Reproduce the material from its first line through the line that contains "Alüminyum Radyatörlerin Üstün", swapping each occurrence of "Einwilligung" for "Zustimmung" and leaving everything else unchanged.

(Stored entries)
____________________

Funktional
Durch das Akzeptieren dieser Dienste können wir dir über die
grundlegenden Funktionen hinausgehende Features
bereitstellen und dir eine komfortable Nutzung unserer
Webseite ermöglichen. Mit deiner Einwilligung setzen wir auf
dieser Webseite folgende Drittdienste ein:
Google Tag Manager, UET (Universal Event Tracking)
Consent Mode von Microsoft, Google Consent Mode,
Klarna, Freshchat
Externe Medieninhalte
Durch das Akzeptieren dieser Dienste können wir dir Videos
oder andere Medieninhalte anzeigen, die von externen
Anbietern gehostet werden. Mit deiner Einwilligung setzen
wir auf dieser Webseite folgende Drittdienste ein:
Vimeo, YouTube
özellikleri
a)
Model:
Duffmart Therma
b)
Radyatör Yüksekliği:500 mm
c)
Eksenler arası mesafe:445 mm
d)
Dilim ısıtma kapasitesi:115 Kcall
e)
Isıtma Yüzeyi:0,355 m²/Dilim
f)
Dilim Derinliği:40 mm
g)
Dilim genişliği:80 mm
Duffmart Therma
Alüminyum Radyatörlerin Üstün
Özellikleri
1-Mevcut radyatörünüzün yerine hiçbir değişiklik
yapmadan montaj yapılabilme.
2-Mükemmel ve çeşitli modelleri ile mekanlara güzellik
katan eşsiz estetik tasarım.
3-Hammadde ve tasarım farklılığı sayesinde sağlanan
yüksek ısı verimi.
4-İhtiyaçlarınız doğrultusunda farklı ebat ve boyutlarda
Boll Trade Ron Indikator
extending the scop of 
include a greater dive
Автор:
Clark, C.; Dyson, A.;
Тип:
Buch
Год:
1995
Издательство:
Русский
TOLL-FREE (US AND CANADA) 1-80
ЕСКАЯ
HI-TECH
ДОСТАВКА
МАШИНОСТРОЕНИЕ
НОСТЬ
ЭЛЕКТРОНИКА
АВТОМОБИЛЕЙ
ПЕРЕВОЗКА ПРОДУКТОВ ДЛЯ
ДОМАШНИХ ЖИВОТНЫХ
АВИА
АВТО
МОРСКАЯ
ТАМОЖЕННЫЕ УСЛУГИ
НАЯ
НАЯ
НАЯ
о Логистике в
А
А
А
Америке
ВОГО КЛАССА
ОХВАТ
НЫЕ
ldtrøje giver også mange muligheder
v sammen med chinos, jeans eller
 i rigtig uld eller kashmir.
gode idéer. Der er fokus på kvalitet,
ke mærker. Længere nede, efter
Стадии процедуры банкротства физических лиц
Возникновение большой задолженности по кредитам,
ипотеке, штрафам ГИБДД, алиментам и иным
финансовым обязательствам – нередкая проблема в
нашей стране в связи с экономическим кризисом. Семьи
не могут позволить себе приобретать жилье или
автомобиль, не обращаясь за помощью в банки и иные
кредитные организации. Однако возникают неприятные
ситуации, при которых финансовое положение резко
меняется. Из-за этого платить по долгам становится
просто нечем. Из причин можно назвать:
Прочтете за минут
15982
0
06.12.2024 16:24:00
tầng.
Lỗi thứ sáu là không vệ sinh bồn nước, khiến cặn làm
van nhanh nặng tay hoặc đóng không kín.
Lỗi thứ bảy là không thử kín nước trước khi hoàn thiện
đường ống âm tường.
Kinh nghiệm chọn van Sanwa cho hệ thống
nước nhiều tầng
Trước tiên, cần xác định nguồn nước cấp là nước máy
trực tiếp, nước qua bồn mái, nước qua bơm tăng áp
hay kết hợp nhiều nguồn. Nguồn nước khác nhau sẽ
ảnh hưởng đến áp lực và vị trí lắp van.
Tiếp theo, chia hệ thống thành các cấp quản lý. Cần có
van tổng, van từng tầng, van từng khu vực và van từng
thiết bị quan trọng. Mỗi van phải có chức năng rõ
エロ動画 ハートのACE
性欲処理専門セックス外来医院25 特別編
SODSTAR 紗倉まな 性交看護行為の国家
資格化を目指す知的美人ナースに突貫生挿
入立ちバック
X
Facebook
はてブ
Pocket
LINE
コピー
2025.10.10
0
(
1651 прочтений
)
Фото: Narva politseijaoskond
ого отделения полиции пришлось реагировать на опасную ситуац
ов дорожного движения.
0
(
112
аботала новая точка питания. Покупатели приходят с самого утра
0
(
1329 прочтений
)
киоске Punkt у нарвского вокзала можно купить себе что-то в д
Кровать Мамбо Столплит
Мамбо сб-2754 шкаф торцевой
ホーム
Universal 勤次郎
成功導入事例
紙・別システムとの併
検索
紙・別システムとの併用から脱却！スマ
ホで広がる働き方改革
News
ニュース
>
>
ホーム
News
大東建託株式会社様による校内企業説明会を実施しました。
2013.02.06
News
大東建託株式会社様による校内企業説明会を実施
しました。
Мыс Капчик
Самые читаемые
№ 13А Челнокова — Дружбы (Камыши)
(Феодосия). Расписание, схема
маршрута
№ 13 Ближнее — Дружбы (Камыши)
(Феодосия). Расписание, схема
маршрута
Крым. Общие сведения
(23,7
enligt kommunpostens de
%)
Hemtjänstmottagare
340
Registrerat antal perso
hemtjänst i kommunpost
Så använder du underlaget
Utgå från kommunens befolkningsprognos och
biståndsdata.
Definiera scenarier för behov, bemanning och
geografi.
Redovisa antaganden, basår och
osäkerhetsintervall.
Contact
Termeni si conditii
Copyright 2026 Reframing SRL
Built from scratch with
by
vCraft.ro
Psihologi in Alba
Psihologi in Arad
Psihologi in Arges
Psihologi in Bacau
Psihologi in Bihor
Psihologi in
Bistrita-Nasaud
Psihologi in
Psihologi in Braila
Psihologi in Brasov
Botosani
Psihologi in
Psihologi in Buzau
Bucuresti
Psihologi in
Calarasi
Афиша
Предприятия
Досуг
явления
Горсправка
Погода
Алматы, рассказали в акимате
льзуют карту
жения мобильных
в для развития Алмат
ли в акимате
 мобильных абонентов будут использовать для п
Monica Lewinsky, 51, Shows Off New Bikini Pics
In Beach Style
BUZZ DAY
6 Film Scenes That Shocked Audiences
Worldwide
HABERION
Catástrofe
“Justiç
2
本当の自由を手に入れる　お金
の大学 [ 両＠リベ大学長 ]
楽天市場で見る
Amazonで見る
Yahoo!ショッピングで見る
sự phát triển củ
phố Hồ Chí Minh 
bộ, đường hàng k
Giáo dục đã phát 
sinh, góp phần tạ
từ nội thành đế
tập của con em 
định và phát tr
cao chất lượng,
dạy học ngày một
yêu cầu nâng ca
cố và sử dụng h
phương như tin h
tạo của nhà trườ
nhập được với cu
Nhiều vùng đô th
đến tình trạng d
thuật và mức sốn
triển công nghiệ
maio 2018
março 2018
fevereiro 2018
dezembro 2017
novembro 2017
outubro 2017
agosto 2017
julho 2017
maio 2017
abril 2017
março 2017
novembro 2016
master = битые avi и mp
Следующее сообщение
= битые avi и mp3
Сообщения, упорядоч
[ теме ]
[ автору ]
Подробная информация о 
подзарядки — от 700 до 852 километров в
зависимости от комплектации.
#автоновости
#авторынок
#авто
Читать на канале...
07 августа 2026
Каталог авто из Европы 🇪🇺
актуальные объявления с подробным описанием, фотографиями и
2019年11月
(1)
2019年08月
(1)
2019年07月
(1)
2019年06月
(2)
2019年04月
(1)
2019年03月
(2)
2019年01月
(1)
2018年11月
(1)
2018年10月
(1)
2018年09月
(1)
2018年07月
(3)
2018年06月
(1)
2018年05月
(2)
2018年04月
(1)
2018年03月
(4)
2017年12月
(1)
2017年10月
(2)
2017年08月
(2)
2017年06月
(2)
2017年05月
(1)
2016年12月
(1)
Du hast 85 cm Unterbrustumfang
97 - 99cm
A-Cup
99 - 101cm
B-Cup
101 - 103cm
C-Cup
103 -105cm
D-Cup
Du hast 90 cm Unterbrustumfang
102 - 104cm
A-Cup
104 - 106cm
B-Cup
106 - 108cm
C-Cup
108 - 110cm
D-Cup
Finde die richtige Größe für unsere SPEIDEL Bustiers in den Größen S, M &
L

____________________

ANSWER SECTION
Funktional
Durch das Akzeptieren dieser Dienste können wir dir über die
grundlegenden Funktionen hinausgehende Features
bereitstellen und dir eine komfortable Nutzung unserer
Webseite ermöglichen. Mit deiner Zustimmung setzen wir auf
dieser Webseite folgende Drittdienste ein:
Google Tag Manager, UET (Universal Event Tracking)
Consent Mode von Microsoft, Google Consent Mode,
Klarna, Freshchat
Externe Medieninhalte
Durch das Akzeptieren dieser Dienste können wir dir Videos
oder andere Medieninhalte anzeigen, die von externen
Anbietern gehostet werden. Mit deiner Zustimmung setzen
wir auf dieser Webseite folgende Drittdienste ein:
Vimeo, YouTube
özellikleri
a)
Model:
Duffmart Therma
b)
Radyatör Yüksekliği:500 mm
c)
Eksenler arası mesafe:445 mm
d)
Dilim ısıtma kapasitesi:115 Kcall
e)
Isıtma Yüzeyi:0,355 m²/Dilim
f)
Dilim Derinliği:40 mm
g)
Dilim genişliği:80 mm
Duffmart Therma
Alüminyum Radyatörlerin Üstün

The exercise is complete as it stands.